_TEXT PASSAGE:_
┄┄┄┄┄┄┄┄┄┄┄┄┄┄┄┄┄┄┄┄
The human animal is a beautiful and terrible creature, capable of limitless compassion and unfathomable cruelty.

s.i.r.e. posted:


Isn't the creature just someone dressed up with the heads being CGI?

I would believe that, yeah.

Hannibal Rex
Feb 13, 2010

Drunkboxer posted:

What's some good, under appreciated horror movie soundtracks, preferably available on Spotify? I'm writing a really long and really dry document at work, and it goes better when what I listen to doesn't have a ton of words. Note: I've already kind of wore out Carpenter and Goblin.
┄┄┄┄┄┄┄┄┄┄┄┄┄┄┄┄┄┄┄┄
_DATA:_
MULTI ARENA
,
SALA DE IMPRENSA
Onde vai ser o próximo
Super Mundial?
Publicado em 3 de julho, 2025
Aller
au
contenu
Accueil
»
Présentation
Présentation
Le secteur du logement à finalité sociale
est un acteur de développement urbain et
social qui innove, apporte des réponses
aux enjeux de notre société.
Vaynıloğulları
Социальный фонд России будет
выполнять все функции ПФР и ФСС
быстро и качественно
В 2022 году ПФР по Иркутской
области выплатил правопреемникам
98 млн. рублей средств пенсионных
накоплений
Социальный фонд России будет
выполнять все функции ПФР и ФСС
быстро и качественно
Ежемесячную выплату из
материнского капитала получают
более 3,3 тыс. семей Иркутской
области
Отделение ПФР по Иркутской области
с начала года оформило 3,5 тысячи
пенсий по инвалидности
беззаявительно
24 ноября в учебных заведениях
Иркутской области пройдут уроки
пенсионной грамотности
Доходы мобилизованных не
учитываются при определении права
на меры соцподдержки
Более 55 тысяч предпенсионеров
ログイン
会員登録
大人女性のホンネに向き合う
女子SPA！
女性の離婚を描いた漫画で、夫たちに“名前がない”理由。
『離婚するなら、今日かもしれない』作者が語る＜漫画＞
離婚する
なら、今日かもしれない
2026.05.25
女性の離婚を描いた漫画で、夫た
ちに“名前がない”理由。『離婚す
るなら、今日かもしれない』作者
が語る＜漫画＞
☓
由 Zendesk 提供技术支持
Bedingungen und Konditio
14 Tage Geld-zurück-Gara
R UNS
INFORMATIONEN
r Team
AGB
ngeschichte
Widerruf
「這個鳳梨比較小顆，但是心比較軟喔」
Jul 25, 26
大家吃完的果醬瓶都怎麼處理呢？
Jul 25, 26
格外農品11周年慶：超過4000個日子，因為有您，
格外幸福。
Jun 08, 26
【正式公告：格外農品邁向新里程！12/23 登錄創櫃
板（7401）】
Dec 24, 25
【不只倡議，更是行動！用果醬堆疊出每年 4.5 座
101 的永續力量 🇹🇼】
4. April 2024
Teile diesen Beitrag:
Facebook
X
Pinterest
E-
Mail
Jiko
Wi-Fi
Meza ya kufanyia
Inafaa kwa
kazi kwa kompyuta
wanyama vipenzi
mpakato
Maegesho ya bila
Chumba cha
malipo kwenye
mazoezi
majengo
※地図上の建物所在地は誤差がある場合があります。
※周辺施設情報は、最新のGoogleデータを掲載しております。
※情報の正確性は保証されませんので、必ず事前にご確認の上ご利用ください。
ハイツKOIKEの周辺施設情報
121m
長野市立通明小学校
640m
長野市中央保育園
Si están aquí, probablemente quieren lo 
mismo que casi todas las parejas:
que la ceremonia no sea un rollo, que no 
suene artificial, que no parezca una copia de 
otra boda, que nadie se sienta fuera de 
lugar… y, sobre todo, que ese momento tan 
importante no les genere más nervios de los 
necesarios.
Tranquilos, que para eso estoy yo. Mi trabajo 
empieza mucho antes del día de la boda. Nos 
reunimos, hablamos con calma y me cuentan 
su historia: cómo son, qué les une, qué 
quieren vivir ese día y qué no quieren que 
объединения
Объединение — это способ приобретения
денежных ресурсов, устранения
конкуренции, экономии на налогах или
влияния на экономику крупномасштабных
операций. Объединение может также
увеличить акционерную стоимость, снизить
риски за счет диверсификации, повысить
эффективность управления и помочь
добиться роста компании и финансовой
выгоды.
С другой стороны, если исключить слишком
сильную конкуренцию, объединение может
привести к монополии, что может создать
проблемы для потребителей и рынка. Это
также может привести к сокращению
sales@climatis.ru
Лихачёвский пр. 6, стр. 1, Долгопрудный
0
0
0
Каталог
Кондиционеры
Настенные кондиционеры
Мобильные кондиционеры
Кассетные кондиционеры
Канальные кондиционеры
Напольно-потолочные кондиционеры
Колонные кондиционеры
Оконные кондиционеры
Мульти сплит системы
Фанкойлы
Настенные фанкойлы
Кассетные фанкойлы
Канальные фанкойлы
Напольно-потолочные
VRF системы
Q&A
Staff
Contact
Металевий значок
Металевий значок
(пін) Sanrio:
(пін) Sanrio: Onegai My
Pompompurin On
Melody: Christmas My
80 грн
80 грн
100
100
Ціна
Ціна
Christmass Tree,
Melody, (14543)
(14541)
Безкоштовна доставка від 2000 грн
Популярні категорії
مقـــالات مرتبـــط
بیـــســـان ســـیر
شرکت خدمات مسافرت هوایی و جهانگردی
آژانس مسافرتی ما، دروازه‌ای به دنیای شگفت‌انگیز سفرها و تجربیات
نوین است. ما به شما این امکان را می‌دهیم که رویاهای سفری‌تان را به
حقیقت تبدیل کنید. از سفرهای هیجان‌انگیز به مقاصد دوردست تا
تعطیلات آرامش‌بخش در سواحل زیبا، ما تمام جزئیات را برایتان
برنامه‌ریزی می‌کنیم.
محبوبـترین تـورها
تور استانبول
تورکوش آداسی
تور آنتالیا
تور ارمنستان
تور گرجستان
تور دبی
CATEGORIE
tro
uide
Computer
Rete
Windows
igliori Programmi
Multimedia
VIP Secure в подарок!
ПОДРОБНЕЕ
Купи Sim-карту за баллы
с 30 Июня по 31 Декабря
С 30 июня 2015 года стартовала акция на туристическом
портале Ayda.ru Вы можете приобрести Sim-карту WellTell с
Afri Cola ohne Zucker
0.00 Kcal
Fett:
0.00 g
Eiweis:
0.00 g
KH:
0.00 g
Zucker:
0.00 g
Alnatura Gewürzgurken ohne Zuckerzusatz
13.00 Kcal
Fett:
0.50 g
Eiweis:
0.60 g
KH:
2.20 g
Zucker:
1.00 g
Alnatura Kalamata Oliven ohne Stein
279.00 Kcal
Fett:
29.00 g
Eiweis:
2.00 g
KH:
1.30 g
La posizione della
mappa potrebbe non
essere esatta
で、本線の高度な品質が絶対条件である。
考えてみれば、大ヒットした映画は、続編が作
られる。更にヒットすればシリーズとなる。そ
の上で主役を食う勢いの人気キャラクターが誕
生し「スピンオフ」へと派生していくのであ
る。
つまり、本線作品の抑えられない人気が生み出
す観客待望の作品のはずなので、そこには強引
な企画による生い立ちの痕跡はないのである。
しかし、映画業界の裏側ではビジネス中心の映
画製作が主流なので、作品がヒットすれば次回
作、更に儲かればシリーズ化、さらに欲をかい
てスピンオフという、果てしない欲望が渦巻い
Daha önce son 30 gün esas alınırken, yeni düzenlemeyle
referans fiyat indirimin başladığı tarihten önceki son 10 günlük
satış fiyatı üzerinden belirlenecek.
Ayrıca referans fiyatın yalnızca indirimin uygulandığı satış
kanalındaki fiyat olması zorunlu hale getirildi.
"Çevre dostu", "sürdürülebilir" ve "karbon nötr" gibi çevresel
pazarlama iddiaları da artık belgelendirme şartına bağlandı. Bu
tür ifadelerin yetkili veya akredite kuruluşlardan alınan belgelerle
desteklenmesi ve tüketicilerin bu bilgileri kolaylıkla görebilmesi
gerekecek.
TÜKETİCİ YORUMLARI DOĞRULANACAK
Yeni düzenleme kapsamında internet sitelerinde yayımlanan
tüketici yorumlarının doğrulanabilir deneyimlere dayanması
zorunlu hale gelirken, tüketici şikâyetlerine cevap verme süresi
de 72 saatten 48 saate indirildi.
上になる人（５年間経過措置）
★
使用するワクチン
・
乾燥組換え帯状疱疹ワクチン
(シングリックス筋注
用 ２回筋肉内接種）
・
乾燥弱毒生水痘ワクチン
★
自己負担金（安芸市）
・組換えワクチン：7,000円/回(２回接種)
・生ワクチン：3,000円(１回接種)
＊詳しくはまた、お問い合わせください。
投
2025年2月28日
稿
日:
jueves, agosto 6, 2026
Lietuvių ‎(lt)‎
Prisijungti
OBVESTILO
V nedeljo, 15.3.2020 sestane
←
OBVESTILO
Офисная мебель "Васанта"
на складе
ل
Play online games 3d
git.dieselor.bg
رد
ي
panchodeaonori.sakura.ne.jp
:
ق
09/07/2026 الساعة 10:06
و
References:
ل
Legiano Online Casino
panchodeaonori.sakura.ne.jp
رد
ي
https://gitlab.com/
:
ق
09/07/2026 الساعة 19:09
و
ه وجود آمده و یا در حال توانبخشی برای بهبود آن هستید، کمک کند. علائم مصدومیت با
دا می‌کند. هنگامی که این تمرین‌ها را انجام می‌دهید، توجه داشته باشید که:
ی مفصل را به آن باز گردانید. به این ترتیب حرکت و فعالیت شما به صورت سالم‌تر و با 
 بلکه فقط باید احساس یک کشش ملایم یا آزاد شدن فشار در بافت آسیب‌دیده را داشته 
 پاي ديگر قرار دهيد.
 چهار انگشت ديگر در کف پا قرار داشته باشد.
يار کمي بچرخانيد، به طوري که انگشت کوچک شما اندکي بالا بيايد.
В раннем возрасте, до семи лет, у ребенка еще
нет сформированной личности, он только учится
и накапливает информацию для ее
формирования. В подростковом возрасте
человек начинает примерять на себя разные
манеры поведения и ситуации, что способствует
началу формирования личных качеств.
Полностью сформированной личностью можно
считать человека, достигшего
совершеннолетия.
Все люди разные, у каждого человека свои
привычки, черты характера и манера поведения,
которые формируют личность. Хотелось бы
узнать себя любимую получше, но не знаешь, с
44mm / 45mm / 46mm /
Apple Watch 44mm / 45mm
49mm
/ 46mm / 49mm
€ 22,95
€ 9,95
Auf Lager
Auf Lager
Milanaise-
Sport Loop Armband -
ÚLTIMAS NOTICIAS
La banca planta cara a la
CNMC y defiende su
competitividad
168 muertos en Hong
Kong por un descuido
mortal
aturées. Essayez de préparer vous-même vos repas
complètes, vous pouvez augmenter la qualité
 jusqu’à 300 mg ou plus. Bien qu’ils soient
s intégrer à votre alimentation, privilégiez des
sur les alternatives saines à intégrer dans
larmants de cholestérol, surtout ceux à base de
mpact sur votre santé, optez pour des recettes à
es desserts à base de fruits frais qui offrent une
┄┄┄┄┄┄┄┄┄┄┄┄┄┄┄┄┄┄┄┄
_PROBLEMS AND TASKS:_
1. In the forum excerpt, which two artists has Drunkboxer already worn out?
2. Which lines in the entries contain the word "привести"? List every one.

_ANSWER SET:_
1. Carpenter and Goblin.

2.
привести к монополии, что может создать
также может привести к сокращению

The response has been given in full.